Sur le type G, la direction "s'obtient par un volant et une vis sans fin actionnant une bielle qui commande directement les roues directrices par une tige munie de deux joints de cardan" (feuille des Mines). C'est donc seulement la boîte à vis sans fin qui doit nous occuper ici, car le quadrilatère reste apparemment inchangé.
Montée depuis 1895 sur les voitures Panhard & Levassor, la direction à démultiplication par vis sans fin était la plus répandue à l'époque: une vis sans fin fixée à la colonne de direction commande un secteur denté S portant le levier de commande; quelquefois celui-ci est fixé sur le même axe que le secteur. La rotation de la vis sans fin déplace le secteur en donnant au levier de commande un mouvement linéaire. La démultiplication était de l'ordre de 1:5 à 1:8.
Logée dans un carter étanche, la vis sans fin travaille dans un bain d'huile (ci-dessous, boîte de direction Malicet et Blin).
La description pour les Services des Mines citée plus haut ne fait pas mention d'un dispositif tout à fait indispensable pour protéger la vis des percussions produites par les chocs sur les roues, transmises intégralement à la vis. Il s'agit d'une espèce d'amortisseur que l'on place d'ordinaire dans les joints qui forment les bouts du tirant.

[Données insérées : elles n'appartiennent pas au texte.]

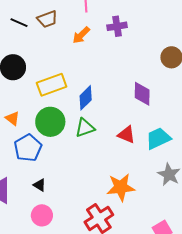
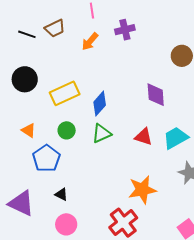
green circle: (50, 122) -> (67, 130), size x0.6

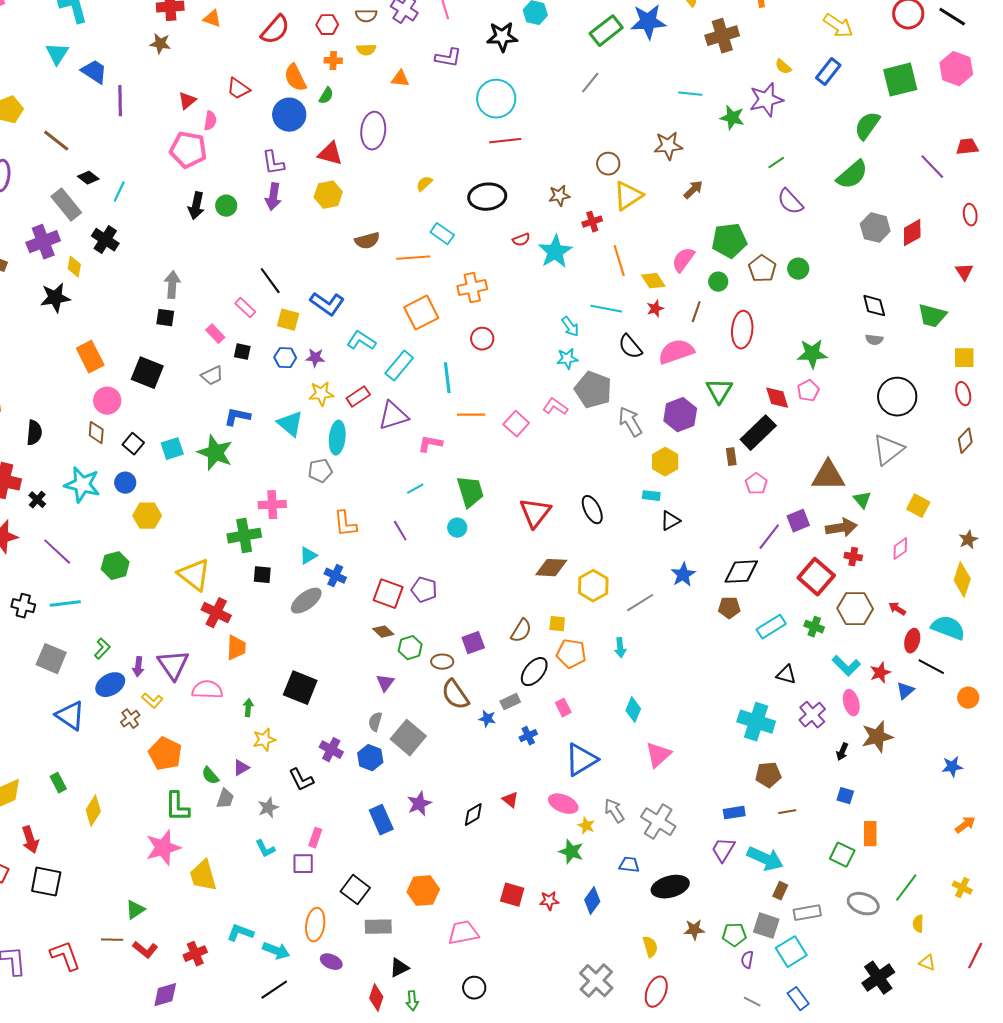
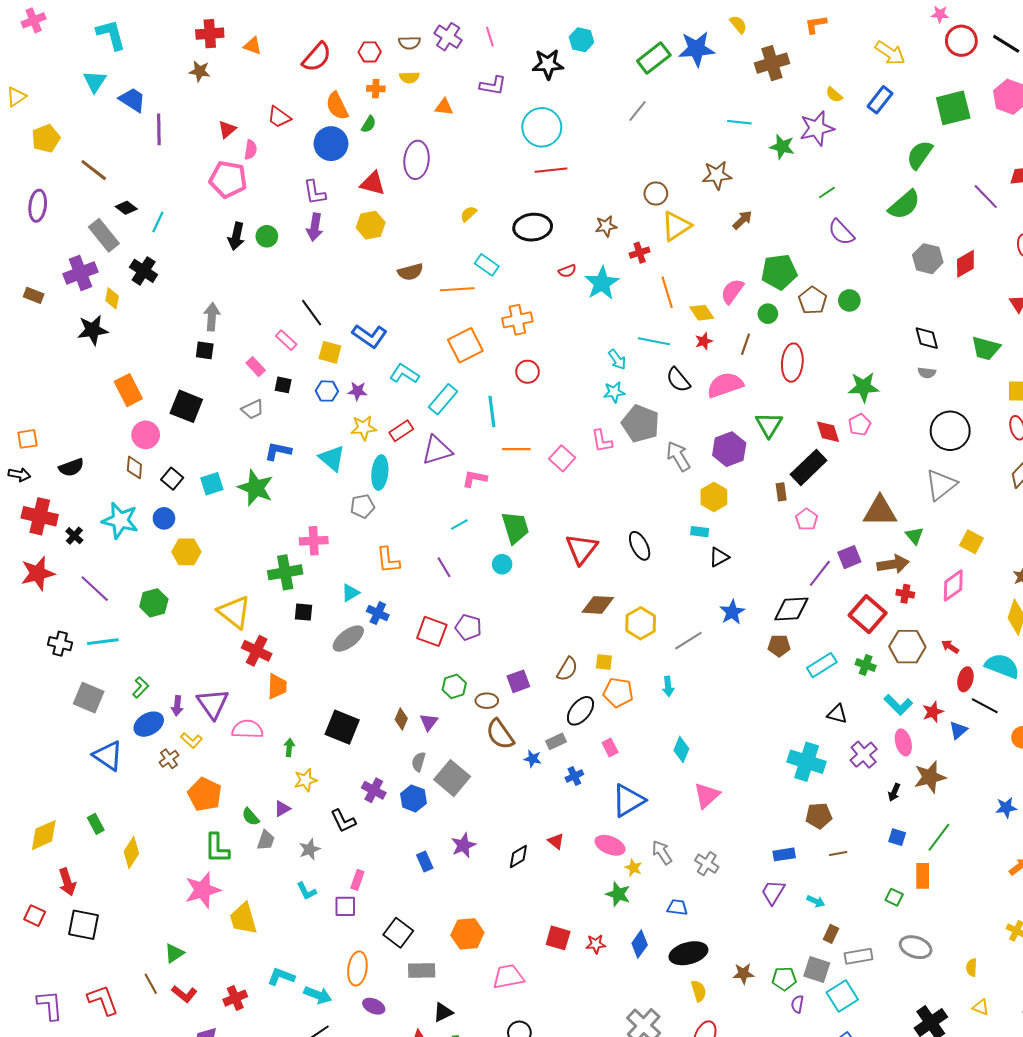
pink L-shape: (555, 407) -> (602, 441), turned -135
black semicircle: (34, 433) -> (71, 467), turned 65
pink diamond: (900, 549) -> (953, 586), size x1.4
brown diamond: (383, 632) -> (401, 719), moved, turned 70
blue rectangle: (381, 820) -> (425, 862), size x0.7
gray cross: (658, 822) -> (707, 864), size x0.7
green square: (842, 855) -> (894, 897), size x0.7
cyan arrow: (765, 859) -> (816, 901), size x0.5
black ellipse: (670, 887) -> (688, 953), moved
green line: (906, 888) -> (939, 837), moved
brown line: (112, 940) -> (151, 984), turned 60

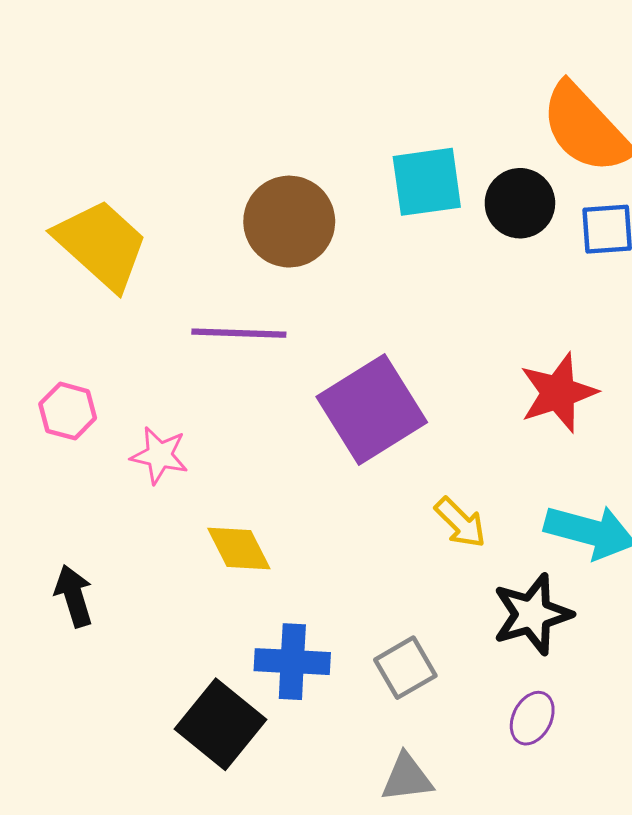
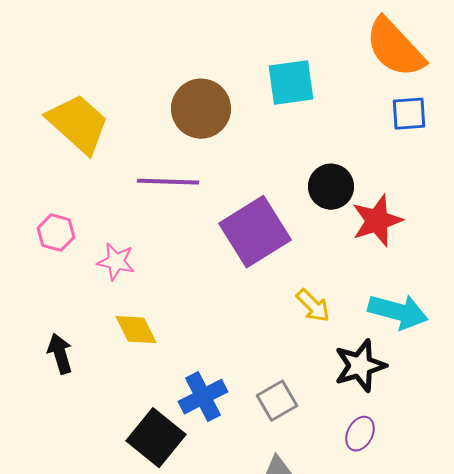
black circle: (520, 203) -> (331, 187), moved
yellow diamond: (239, 549) -> (136, 330), moved
blue cross: (292, 662) -> (203, 397), turned -30

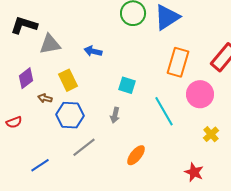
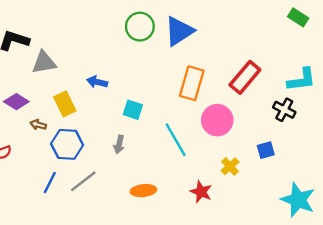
blue arrow: (93, 51) -> (97, 82), moved
purple diamond: (26, 78) -> (16, 102), turned 70
orange ellipse: (136, 155) -> (143, 191), turned 45
blue line: (40, 165) -> (50, 182), moved, turned -30
red star: (194, 172) -> (201, 192), moved

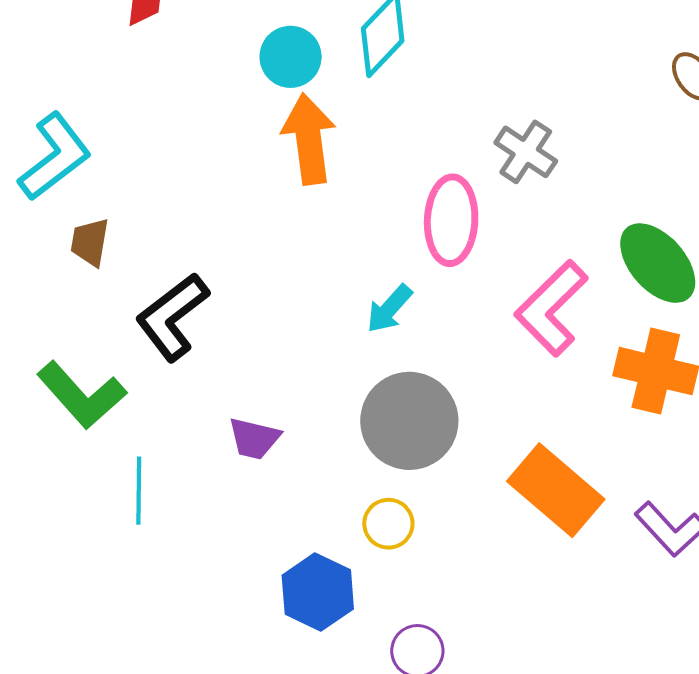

Le dessin ci-dessus montre les détails de cet amortisseur (si vous envisagez de rénover les biellettes de direction de votre "deuche", regardez bien, le principe est toujours le même): la rotule qui termine le levier de commande vient de s'insérer en m entre deux petites mâchoires placées entre deux ressorts à boudins d'une force de 120 kilogrammes. Lorsque le chapeau a est vissé à sa place C et que la goupille b est fixée, la rotule se trouve prisonnière dans un logement qui balance entre deux ressorts. De cette façon, non seulement la vis sans fin est protégée des chocs, mais en plus, la direction résulte irréversible, parce que les réactions qui subissent les roues sont atténuées par les ressorts et ne peuvent pas faire dévier le volant.
Kit de rénovation des biellettes de direction, Citroën 2CV.